BEGIN Task input

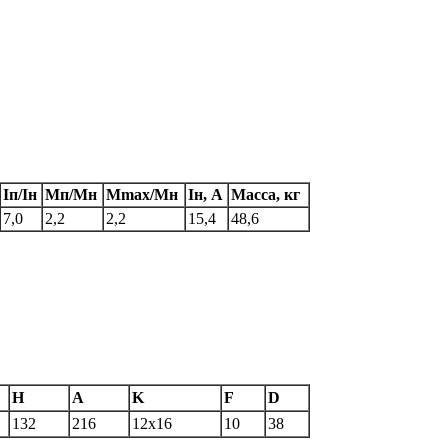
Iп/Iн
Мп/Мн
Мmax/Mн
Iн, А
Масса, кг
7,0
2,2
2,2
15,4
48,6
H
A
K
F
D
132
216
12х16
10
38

END Task input
BEGIN Task input

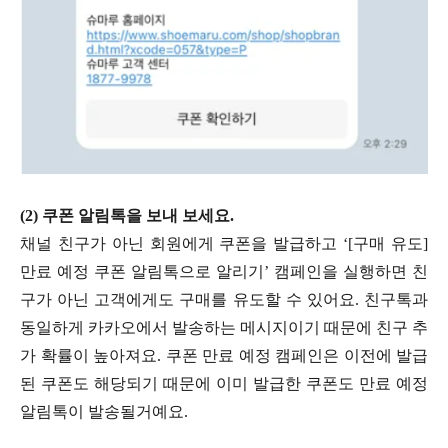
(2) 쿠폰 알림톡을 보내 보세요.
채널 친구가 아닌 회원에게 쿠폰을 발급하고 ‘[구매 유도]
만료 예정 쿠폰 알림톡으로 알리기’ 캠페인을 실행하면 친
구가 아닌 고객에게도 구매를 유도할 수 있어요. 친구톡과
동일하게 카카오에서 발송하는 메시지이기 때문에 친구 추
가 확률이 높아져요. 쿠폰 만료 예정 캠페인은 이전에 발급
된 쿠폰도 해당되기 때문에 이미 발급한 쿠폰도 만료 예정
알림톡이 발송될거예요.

END Task input

§ **What the task asks**: Copy the lines of the listing above word for word. Begin at the line that has "(2) 쿠폰 알림톡을 보내 보세요." and stop after the line that has "알림톡이 발송될거예요.".

§ **Problem solution**:
(2) 쿠폰 알림톡을 보내 보세요.
채널 친구가 아닌 회원에게 쿠폰을 발급하고 ‘[구매 유도]
만료 예정 쿠폰 알림톡으로 알리기’ 캠페인을 실행하면 친
구가 아닌 고객에게도 구매를 유도할 수 있어요. 친구톡과
동일하게 카카오에서 발송하는 메시지이기 때문에 친구 추
가 확률이 높아져요. 쿠폰 만료 예정 캠페인은 이전에 발급
된 쿠폰도 해당되기 때문에 이미 발급한 쿠폰도 만료 예정
알림톡이 발송될거예요.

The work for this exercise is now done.